The New Republic, May 17. 2007
The scene former Deputy Attorney General James Comey described to the Senate Judiciary Committee on Tuesday was the stuff of Hollywood movies: a frantic race between White House and Justice Department officials to the hospital room of John Ashcroft; a dramatic showdown at the gravely ill man’s bedside, in which the White House tried to get him to overrule Comey’s decision not to reauthorize the National Security Agency’s (NSA) domestic surveillance program. But while the basic contours of this encounter have been public for some time, the full story, as Comey told it as part of the committee’s investigation into the federal prosecutor firings, gives the picture a more sinister sheen. What he described, very simply, was a White House bent on defying the law as the Justice Department understood it. It is, in a city that likes to imagine itself beyond shock, a genuinely shocking story.
Until it was brought under the Foreign Intelligence Surveillance Court earlier this year, the NSA’s warrantless wiretapping program, under President Bush’s order, required reauthorization by the president every 45 days. That reauthorization, in turn, required a certification by the attorney general that the program was lawful. Early in 2004, the Office of Legal Counsel (OLC)—under the new leadership of then-Assistant Attorney General Jack Goldsmith—developed anxieties about the program and determined that “they could not find an adequate legal basis” for it, Comey testified. In response, Comey and Ashcroft discussed the matter, and they too developed “concerns as to our ability to certify [the program’s] legality.” (Comey did not confirm he was talking about the NSA’s program, but he clearly was.) Hours later, Ashcroft became critically ill with pancreatitis and was rushed to the hospital, and Comey became acting attorney general. In the days leading up to the March 11 deadline, he informed the White House that he would not reauthorize the program.
The night of March 10, Ashcroft’s wife called the attorney general’s chief of staff, David Ayers, from her husband’s hospital room to say that she had received a call from the White House and that Alberto Gonzales, then the White House counsel, and White House Chief of Staff Andy Card were on their way there. Comey rushed over, as did Goldsmith and another department official, Patrick Philbin; he called in FBI Director Robert Mueller as well, though Mueller arrived only after the subsequent confrontation had taken place. In the hospital room, Card and Gonzales sought to persuade a barely conscious Ashcroft to sign the authorization, though the powers of the attorney general resided with Comey, not him. Ashcroft, Comey testified, “lifted his head off the pillow and in very strong terms expressed his view of the matter,” standing by the department’s position, and then said, “But that doesn’t matter, because I’m not the attorney general. There is the attorney general.” And he pointed at Comey.

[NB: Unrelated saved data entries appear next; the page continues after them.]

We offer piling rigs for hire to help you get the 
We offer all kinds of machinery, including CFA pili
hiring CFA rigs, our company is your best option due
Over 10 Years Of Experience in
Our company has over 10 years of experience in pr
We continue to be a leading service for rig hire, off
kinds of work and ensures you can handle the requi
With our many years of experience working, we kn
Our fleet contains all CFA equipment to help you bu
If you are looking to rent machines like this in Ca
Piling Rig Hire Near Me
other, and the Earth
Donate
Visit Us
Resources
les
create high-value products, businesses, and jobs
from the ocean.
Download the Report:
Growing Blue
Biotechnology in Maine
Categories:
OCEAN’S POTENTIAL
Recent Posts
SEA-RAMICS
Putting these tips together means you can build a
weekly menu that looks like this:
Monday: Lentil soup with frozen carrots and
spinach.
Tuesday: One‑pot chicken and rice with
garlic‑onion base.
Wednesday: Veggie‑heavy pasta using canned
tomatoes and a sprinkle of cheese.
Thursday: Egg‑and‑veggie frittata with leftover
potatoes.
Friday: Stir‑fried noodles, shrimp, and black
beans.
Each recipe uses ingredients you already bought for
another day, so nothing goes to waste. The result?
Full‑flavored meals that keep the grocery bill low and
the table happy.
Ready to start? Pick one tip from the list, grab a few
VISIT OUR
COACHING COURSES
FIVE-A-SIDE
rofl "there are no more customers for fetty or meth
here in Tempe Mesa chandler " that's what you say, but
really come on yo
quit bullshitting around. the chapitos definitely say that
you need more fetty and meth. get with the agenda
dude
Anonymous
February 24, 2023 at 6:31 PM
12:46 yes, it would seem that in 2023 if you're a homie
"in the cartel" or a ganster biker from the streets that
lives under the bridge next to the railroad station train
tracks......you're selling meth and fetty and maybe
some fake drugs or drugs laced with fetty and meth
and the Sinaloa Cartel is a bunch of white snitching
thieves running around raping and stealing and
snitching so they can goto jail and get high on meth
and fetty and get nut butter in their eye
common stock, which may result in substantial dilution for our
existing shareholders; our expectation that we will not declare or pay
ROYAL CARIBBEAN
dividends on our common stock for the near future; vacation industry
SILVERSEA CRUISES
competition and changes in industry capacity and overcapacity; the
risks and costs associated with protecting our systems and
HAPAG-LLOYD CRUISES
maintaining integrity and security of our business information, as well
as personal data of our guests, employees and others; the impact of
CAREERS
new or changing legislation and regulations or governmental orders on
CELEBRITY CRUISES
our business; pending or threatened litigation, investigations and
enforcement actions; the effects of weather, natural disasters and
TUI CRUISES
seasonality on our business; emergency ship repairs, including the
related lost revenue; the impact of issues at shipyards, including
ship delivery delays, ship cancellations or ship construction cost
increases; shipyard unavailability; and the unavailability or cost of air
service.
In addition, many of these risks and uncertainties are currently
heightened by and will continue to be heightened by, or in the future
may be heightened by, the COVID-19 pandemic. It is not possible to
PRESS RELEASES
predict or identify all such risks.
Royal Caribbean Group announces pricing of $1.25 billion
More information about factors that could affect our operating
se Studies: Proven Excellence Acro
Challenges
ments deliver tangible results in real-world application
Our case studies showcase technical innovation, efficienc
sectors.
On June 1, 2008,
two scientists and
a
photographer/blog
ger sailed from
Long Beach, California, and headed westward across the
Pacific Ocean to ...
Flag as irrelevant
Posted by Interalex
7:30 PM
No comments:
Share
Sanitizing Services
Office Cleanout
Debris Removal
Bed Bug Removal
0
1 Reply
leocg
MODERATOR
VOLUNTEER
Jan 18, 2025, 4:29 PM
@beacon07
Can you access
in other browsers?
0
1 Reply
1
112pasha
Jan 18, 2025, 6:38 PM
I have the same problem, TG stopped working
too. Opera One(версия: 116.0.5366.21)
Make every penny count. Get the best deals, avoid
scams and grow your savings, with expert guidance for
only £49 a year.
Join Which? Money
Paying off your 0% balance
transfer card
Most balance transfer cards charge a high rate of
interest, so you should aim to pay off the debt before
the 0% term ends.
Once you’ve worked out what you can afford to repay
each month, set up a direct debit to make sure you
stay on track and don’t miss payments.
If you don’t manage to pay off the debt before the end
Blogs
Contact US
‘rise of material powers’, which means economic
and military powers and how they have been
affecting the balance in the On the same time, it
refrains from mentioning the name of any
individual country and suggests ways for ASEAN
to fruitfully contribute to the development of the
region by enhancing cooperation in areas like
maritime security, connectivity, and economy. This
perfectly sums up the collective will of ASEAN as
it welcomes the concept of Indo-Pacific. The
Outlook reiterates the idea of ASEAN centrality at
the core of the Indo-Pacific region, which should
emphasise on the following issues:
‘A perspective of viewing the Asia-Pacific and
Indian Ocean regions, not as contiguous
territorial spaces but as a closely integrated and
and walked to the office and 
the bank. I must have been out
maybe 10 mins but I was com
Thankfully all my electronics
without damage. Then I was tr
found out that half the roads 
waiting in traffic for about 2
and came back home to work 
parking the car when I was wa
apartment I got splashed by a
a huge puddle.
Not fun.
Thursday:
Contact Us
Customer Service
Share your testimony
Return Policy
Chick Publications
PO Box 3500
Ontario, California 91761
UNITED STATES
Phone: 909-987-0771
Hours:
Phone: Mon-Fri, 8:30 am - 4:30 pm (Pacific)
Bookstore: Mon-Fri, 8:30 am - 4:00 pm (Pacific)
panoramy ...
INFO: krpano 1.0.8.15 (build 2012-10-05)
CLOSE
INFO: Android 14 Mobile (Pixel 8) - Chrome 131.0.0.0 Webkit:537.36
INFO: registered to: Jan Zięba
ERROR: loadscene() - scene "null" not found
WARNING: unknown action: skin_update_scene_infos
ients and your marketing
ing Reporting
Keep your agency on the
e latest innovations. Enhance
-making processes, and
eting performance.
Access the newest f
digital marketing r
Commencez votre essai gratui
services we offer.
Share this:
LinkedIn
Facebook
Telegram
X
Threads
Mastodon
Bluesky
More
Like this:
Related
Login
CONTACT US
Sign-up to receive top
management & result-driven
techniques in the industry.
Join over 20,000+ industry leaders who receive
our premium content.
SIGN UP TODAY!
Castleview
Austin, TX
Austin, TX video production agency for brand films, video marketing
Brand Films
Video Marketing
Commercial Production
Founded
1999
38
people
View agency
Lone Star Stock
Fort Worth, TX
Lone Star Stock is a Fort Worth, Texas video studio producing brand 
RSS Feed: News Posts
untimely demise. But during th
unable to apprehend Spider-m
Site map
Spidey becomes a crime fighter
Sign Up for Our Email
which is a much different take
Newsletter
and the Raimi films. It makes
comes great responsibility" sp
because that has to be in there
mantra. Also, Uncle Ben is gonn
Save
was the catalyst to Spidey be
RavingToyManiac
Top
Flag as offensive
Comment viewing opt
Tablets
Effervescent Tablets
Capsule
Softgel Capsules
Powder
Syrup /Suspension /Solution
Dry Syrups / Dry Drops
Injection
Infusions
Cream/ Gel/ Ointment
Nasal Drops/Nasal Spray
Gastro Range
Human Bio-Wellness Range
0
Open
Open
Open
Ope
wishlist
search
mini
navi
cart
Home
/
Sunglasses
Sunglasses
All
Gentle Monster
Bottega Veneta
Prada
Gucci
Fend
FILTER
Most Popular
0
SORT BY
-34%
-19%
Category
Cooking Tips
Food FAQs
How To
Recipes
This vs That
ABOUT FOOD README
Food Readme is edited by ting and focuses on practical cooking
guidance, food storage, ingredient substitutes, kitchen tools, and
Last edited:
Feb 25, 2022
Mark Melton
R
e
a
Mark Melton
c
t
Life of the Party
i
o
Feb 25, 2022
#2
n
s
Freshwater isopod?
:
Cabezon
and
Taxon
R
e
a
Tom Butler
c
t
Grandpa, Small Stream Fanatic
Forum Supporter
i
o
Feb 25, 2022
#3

Over the next few days, Comey testified, “The program was reauthorized without us and without a signature from the Department of Justice attesting as to its legality.” Comey prepared to resign, as did Mueller and a bevy of other senior department officials. “Mr. Ashcroft’s chief of staff asked me…not [to] resign until Mr. Ashcroft was well enough to resign with me,” he informed the committee. Only after personal meetings between President Bush and both Comey and Mueller was the crisis averted. In a conversation with the FBI director, Comey related, Bush instructed them to “do what we believed, what the Justice Department believed was necessary to put this matter on a footing where we could certify to its legality.” These changes were implemented over the succeeding weeks, and the resignations were shelved.